Un fait divers choisi par le journaliste non seulement parce qu’il s’agit d’un phénomène de société, mais que "ce double féminicide-ci très précisément concernait deux personnalités publiques et que, dans la mesure où Wilfried est à l’origine un magazine qui vise à raconter la société, à raconter la politique, c’était très "wilfriedien" comme sujet".

Par ailleurs, ces deux personnalités fortes qui ont su s’imposer "dans des milieux naturellement dominés par les hommes, que ce soit dans la faculté de droit ou que ce soit dans le monde — encore plus — de l’automobile. Et donc, le tout faisait qu’il y avait différents angles de vue qui étaient très intéressants à exploiter et qui faisaient que ça valait la peine d’en parler", complète Nicolas Lahaut.

Le choix des termes

Une fois les faits rappelés, c’est la vie personnelle de ces deux femmes qui occupe l’article. Une démarche "qui consistait à faire des portraits croisés sans laisser toute la place au fait divers", particulièrement importante pour le journaliste. "Les personnes qui sont frappées par ces événements ne se définissent pas juste à travers leurs décès à travers cet événement.
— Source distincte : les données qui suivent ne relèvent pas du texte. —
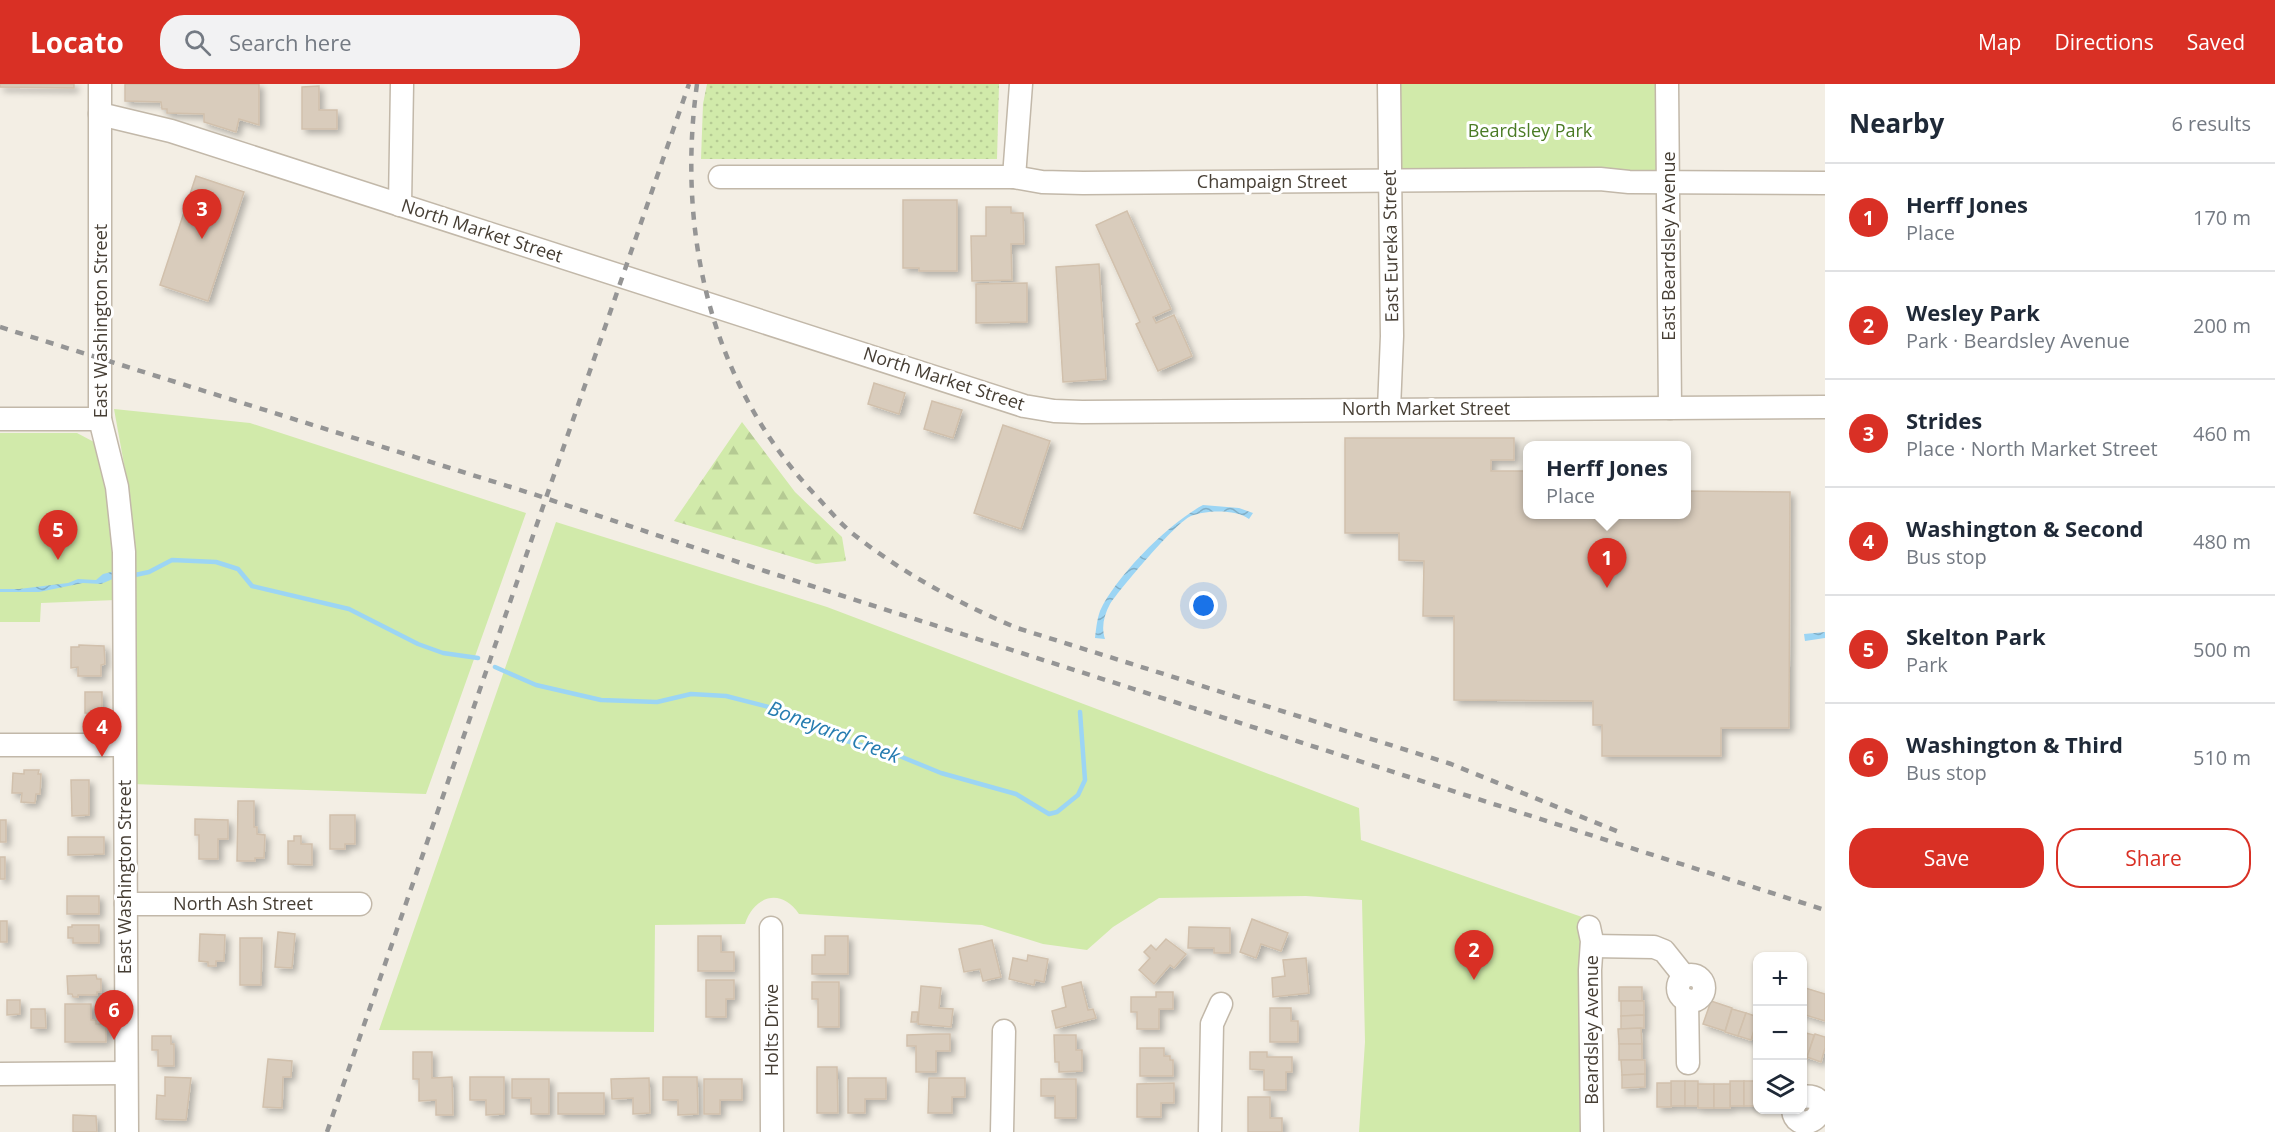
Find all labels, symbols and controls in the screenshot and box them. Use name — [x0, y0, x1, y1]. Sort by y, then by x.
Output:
search box — [160, 15, 580, 69]
text: Locato — [30, 23, 124, 61]
icon: search — [181, 26, 214, 59]
text: Search here — [229, 27, 352, 57]
text: Map — [1978, 28, 2021, 56]
text: Directions — [2054, 28, 2154, 56]
text: Saved — [2187, 28, 2245, 56]
text: Nearby — [1849, 105, 1944, 141]
text: 6 results — [2171, 110, 2251, 137]
park label: Beardsley Park — [1468, 118, 1593, 142]
street label: East Beardsley Avenue — [1656, 151, 1680, 341]
street label: Champaign Street — [1197, 169, 1347, 193]
street label: East Eureka Street — [1377, 170, 1403, 323]
text: Herff Jones — [1906, 189, 2028, 219]
pin: 3 — [182, 190, 222, 239]
street label: North Market Street — [399, 193, 566, 267]
text: 1 — [1863, 204, 1874, 231]
text: 170 m — [2193, 204, 2251, 231]
text: Place — [1906, 219, 1955, 246]
street label: East Washington Street — [88, 224, 112, 418]
text: Wesley Park — [1906, 297, 2040, 327]
text: 2 — [1863, 312, 1874, 339]
text: 200 m — [2193, 312, 2251, 339]
text: Park · Beardsley Avenue — [1906, 327, 2130, 354]
street label: North Market Street — [861, 341, 1028, 415]
street label: North Market Street — [1342, 396, 1510, 420]
text: Strides — [1906, 405, 1982, 435]
text: 3 — [1863, 420, 1874, 447]
text: 460 m — [2193, 420, 2251, 447]
text: Place · North Market Street — [1906, 435, 2158, 462]
popup — [1523, 441, 1691, 519]
text: Herff Jones — [1546, 452, 1668, 482]
text: Place — [1546, 482, 1595, 509]
pin: 5 — [38, 510, 78, 560]
text: Washington & Second — [1906, 513, 2144, 543]
text: 4 — [1863, 528, 1874, 555]
text: 480 m — [2193, 528, 2251, 555]
pin: 1 — [1588, 538, 1626, 588]
text: Bus stop — [1906, 543, 1987, 570]
your location — [1189, 591, 1218, 620]
text: Skelton Park — [1906, 621, 2046, 651]
text: 5 — [1863, 636, 1874, 663]
text: 500 m — [2193, 636, 2251, 663]
text: Park — [1906, 651, 1948, 678]
water label: Boneyard Creek — [764, 694, 905, 770]
pin: 4 — [82, 708, 122, 757]
text: Washington & Third — [1906, 729, 2123, 759]
text: 6 — [1863, 744, 1874, 771]
text: 510 m — [2193, 744, 2251, 771]
text: Bus stop — [1906, 759, 1987, 786]
street label: East Washington Street — [112, 780, 136, 974]
button: Save — [1849, 828, 2044, 888]
button: Share — [2056, 828, 2251, 888]
street label: North Ash Street — [173, 891, 313, 915]
pin: 2 — [1454, 930, 1494, 980]
map controls — [1753, 952, 1807, 1114]
button: + — [1753, 952, 1807, 1006]
street label: Beardsley Avenue — [1579, 955, 1603, 1105]
street label: Holts Drive — [759, 984, 783, 1076]
pin: 6 — [94, 990, 134, 1040]
button: − — [1753, 1006, 1807, 1060]
button: layers — [1753, 1060, 1807, 1114]

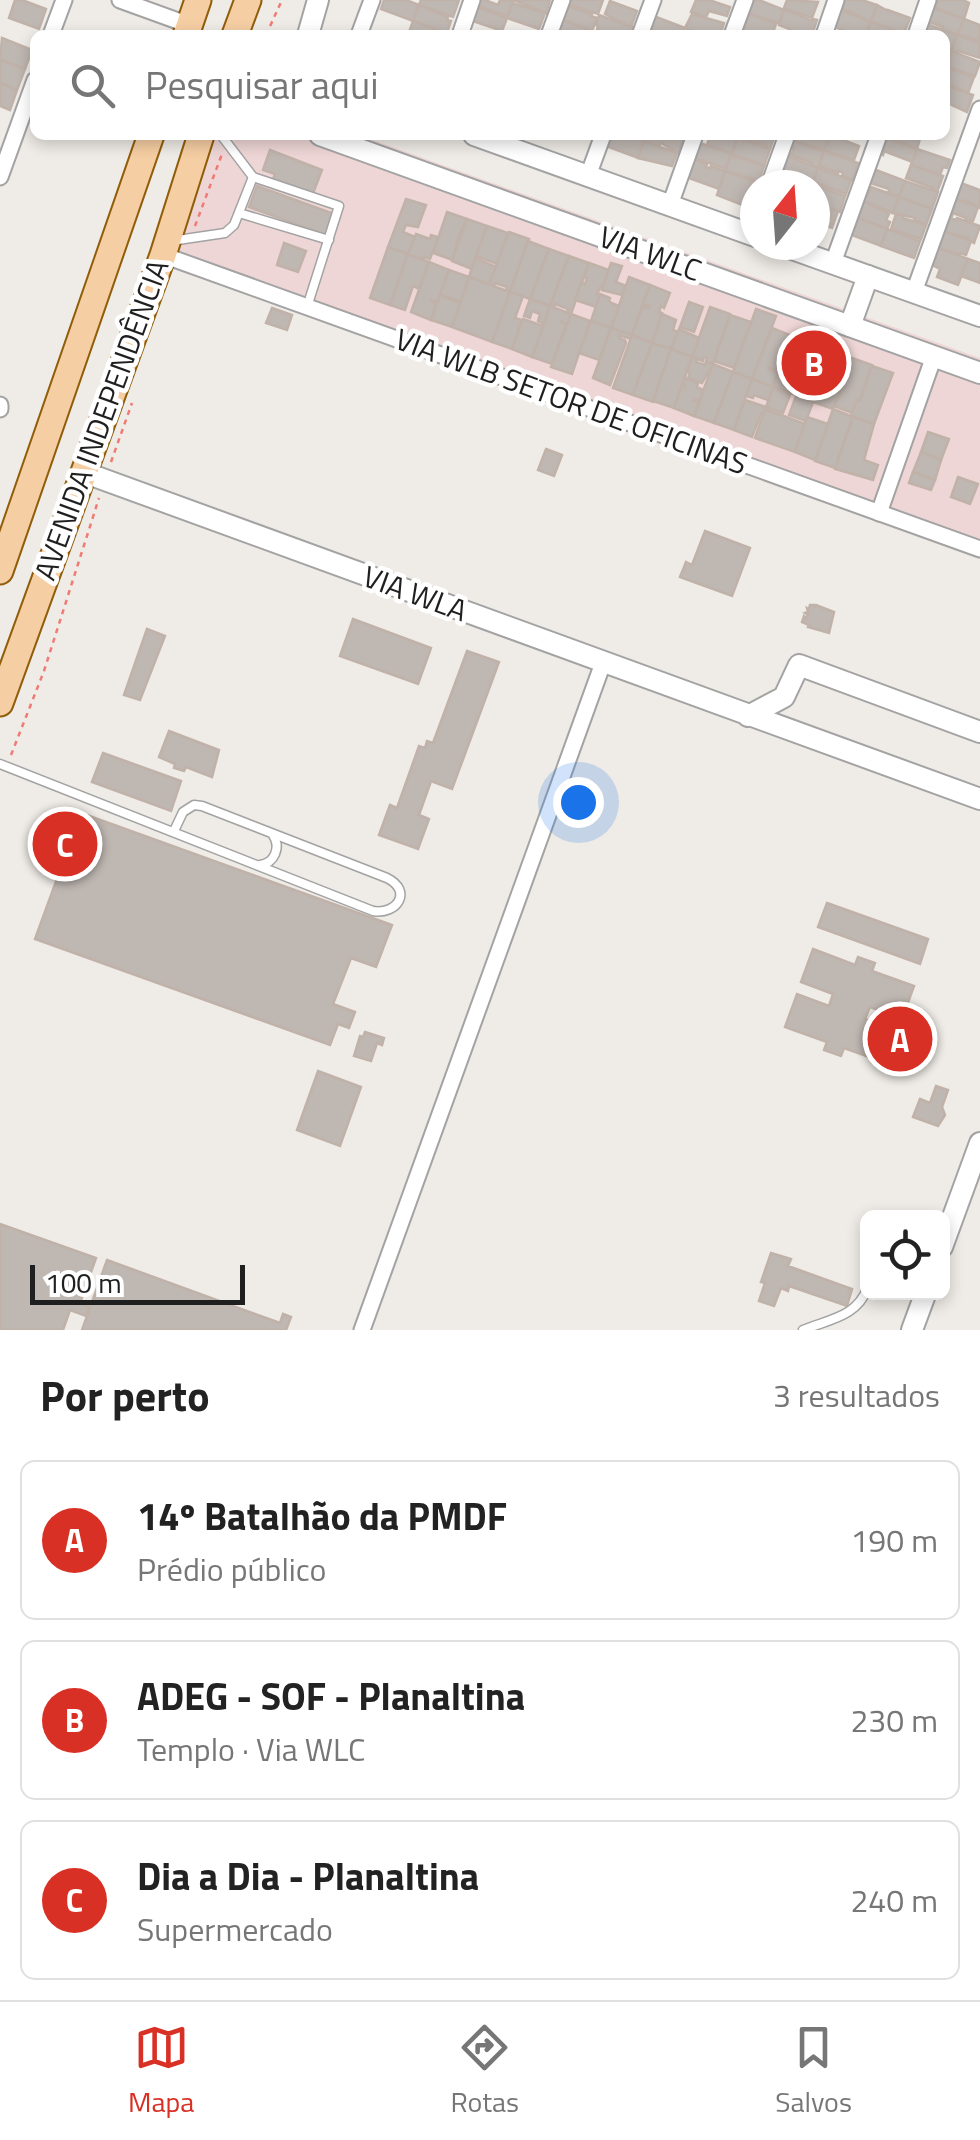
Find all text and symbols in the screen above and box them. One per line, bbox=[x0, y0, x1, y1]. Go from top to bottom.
search box bbox=[30, 30, 950, 140]
text: Pesquisar aqui bbox=[145, 56, 378, 114]
icon: search bbox=[65, 58, 120, 113]
north arrow bbox=[740, 170, 830, 260]
street label: VIA WLC bbox=[593, 213, 708, 293]
street label: AVENIDA INDEPENDÊNCIA bbox=[22, 253, 181, 586]
street label: VIA WLB SETOR DE OFICINAS bbox=[389, 316, 754, 486]
pin: B bbox=[782, 326, 846, 400]
street label: VIA WLA bbox=[357, 553, 474, 633]
your location bbox=[553, 777, 604, 828]
pin: C bbox=[32, 806, 98, 882]
pin: A bbox=[868, 1002, 932, 1076]
map controls bbox=[860, 1210, 950, 1300]
button: locate bbox=[860, 1210, 950, 1300]
scale bar bbox=[30, 1260, 245, 1304]
text: 100 m bbox=[45, 1261, 122, 1304]
text: Por perto bbox=[40, 1363, 209, 1427]
text: 3 resultados bbox=[773, 1371, 940, 1419]
text: 14º Batalhão da PMDF bbox=[137, 1487, 507, 1545]
text: A bbox=[65, 1516, 84, 1564]
text: 190 m bbox=[850, 1516, 938, 1564]
text: Prédio público bbox=[137, 1545, 327, 1593]
text: ADEG - SOF - Planaltina bbox=[137, 1667, 525, 1725]
text: B bbox=[65, 1696, 84, 1744]
text: 230 m bbox=[850, 1696, 938, 1744]
text: Templo · Via WLC bbox=[137, 1725, 365, 1773]
text: Dia a Dia - Planaltina bbox=[137, 1847, 479, 1905]
text: C bbox=[66, 1876, 83, 1924]
text: 240 m bbox=[850, 1876, 938, 1924]
text: Supermercado bbox=[137, 1905, 333, 1953]
tab: Mapa bbox=[128, 2020, 194, 2123]
tab: Rotas bbox=[451, 2020, 519, 2123]
tab: Salvos bbox=[775, 2020, 852, 2123]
Il y a tout un contexte autour et c’est intéressant de l’exploiter", précise-t-il.

Plus encore, le journaliste dénonce l’utilisation des termes de certains de ses confrères, tels que "maîtresse", "drame familial", "coup de sang" ou encore "excès d’alcool". "[…] on se penche sur un sujet, on rentre en contact avec les personnes qui sont concernées directement par ce fait divers, on saisit la réalité et on voit comment ça a été traité. Et c’est extrêmement violent. C’est d’abord très violent pour les personnes concernées parce que quand, au lendemain d’un drame pareil, on peut lire en une d’un journal : " Drame passionnel, il tombe sur sa femme au lit avec sa maîtresse ", etc. Alors qu’en réalité, quand on connaît a posteriori les faits, on sait que ça ne s’est pas du tout passé comme ça", pointe Nicolas Lahaut. D’où l’intérêt de peser le poids des mots et les remettre en contexte.